Bailian KnowledgeBase Retrieve
PassAudited by ClawScan on May 1, 2026.
Overview
The artifacts show a straightforward Bailian knowledge-base retrieval tool that uses the expected DashScope API key and returns hosted proprietary KB results, with no hidden or destructive behavior found.
This appears reasonable to install if you intend the agent to search a specific Bailian/DashScope knowledge base. Before installing, make sure the API key and KNOWLEDGEBASE_ID are scoped to data the agent is allowed to see, and treat retrieved KB text as sensitive context rather than automatically trusted instructions.
Findings (2)
Artifact-based informational review of SKILL.md, metadata, install specs, static scan signals, and capability signals.

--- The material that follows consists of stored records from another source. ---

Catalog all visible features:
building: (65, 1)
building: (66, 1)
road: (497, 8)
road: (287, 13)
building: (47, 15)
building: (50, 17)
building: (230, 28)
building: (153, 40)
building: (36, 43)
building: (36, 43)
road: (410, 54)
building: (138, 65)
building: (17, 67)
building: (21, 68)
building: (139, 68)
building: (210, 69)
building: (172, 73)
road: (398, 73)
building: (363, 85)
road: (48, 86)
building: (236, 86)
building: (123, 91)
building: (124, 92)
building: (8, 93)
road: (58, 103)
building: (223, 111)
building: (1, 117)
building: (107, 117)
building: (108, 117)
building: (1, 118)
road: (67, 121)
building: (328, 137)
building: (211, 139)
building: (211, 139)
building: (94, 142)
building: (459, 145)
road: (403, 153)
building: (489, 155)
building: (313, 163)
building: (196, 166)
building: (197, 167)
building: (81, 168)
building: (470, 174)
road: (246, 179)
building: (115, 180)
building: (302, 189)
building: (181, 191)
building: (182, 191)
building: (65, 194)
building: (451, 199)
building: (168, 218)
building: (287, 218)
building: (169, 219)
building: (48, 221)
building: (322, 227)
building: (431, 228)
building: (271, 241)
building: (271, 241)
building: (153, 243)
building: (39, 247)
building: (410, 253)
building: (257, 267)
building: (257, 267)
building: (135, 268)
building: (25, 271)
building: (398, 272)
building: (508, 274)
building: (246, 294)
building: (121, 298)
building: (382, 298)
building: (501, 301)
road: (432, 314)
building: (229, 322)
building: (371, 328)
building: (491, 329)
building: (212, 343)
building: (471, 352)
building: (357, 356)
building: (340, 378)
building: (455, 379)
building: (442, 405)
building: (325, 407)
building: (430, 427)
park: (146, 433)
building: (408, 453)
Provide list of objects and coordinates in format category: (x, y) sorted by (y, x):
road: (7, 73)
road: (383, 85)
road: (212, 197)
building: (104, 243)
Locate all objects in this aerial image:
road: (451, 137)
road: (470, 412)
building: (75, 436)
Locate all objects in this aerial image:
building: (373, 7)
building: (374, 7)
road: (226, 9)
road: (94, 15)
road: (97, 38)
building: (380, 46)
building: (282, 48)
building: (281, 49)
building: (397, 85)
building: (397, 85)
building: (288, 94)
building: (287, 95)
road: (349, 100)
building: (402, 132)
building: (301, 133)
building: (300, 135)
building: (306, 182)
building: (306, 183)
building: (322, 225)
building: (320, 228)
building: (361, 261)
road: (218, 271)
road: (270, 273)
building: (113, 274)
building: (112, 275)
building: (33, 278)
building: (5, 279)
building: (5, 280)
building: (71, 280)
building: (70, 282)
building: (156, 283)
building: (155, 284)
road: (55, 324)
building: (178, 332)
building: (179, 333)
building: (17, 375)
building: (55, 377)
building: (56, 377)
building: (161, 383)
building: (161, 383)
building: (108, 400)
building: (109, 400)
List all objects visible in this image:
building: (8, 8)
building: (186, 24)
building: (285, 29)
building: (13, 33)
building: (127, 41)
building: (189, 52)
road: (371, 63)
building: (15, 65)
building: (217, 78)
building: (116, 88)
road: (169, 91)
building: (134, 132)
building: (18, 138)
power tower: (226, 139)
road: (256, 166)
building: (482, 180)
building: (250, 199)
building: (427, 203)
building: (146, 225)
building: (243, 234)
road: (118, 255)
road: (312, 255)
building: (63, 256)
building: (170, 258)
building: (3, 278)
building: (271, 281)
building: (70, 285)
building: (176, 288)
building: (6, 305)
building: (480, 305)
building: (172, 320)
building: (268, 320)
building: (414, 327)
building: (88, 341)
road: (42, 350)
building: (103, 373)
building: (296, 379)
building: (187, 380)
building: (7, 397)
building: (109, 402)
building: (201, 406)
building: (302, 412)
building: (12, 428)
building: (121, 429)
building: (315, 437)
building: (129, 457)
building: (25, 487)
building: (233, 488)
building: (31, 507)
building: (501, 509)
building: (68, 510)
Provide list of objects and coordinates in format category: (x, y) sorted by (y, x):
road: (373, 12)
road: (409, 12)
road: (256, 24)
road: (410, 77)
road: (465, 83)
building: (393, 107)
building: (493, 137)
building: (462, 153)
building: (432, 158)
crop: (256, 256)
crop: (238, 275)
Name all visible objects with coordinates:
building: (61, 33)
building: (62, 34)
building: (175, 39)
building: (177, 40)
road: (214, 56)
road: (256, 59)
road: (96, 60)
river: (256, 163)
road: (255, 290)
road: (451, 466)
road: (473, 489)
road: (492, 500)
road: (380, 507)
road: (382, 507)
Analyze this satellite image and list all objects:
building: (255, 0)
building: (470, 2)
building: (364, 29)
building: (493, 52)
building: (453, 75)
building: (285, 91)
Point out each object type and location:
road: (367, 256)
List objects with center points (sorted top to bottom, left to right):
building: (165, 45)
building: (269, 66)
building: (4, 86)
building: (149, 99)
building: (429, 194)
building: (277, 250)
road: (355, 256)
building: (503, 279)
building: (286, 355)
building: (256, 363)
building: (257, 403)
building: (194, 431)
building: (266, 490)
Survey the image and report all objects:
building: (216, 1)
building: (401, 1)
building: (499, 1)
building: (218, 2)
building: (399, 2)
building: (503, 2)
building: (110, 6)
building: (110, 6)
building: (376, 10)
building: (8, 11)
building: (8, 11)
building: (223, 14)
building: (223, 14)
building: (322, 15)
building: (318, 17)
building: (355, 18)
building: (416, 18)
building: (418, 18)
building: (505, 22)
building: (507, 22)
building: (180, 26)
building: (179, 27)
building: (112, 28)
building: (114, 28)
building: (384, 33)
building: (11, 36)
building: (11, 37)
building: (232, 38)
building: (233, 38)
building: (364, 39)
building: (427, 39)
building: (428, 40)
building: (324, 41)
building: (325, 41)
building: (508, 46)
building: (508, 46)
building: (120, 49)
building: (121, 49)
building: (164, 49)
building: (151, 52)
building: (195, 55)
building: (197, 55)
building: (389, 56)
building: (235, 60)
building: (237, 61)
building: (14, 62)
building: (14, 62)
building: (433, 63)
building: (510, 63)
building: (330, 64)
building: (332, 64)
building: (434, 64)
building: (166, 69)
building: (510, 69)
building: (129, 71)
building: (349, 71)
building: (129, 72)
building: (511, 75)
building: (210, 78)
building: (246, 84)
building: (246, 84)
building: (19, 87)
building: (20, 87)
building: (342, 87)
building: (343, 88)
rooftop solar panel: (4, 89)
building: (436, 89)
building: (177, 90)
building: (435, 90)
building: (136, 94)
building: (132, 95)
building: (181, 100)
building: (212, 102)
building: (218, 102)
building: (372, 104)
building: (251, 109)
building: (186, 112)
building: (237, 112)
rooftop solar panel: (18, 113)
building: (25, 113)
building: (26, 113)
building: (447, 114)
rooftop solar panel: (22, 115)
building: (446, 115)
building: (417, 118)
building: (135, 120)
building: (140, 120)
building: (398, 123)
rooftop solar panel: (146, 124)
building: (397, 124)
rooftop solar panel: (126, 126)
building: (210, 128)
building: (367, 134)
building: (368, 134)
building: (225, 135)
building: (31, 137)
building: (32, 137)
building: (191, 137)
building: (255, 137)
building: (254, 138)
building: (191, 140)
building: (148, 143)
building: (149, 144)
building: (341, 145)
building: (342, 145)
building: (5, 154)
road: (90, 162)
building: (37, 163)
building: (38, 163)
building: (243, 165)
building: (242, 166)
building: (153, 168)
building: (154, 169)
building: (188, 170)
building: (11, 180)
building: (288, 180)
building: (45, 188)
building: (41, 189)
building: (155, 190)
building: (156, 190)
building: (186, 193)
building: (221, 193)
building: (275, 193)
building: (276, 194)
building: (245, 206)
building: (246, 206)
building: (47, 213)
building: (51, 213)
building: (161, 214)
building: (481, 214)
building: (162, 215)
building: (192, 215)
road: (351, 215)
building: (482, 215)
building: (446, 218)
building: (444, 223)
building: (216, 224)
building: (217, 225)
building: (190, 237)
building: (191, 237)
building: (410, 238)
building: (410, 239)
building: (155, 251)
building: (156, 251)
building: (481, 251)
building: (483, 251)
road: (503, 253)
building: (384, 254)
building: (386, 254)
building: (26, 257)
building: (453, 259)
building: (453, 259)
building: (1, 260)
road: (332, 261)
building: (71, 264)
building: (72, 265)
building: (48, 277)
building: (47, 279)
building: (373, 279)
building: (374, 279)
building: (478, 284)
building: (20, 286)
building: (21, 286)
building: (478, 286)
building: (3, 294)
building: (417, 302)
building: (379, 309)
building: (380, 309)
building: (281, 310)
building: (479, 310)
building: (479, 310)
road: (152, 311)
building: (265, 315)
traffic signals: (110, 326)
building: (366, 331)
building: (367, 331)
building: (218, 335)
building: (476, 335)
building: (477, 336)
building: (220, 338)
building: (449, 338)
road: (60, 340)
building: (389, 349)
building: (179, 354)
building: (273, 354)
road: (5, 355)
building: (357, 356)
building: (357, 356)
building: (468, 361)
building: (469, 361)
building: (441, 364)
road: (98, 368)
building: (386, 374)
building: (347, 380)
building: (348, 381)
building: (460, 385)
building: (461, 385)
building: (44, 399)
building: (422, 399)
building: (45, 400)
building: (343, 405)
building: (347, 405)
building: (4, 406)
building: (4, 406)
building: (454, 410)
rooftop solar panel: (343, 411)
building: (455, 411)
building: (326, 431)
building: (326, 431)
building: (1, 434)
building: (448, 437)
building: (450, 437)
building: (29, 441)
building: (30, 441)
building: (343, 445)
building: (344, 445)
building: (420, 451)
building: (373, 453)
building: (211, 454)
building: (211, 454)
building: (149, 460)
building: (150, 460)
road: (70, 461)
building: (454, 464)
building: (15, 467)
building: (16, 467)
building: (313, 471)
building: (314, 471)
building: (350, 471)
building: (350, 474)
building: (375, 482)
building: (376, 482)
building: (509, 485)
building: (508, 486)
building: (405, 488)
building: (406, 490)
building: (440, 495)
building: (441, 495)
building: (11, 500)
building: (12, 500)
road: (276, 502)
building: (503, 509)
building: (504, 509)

ClawScan does not execute the skill or run runtime probes.
Configuring this skill lets the agent query the selected Bailian knowledge base using the provided DashScope credential.
The script reads DASHSCOPE_API_KEY and KNOWLEDGEBASE_ID from the environment and uses the API key as a bearer token to call the Bailian/DashScope retrieval endpoint. This is expected for the integration, but it is still delegated account/API access.
url = f"https://dashscope.aliyuncs.com/api/v1/indices/pipeline/{knowledgebase_id}/retrieve" ... "Authorization": f"Bearer {api_key}"Use a minimally privileged API key or account where possible, set KNOWLEDGEBASE_ID only to the intended knowledge base, and rotate or revoke the key if the skill is no longer needed.
Private or internal knowledge-base passages may be surfaced to the agent and influence its answers.
The skill is explicitly designed to retrieve proprietary hosted knowledge-base content for an LLM/agent. This is purpose-aligned, but retrieved documents may contain sensitive content or instructions that should be treated as context rather than trusted commands.
offers to retrieve any proprietary data that have been vectorized in the hosted knowledgebases
Connect only knowledge bases appropriate for agent use, avoid indexing secrets or unsafe instruction-like content, and review retrieved context before relying on it for sensitive decisions.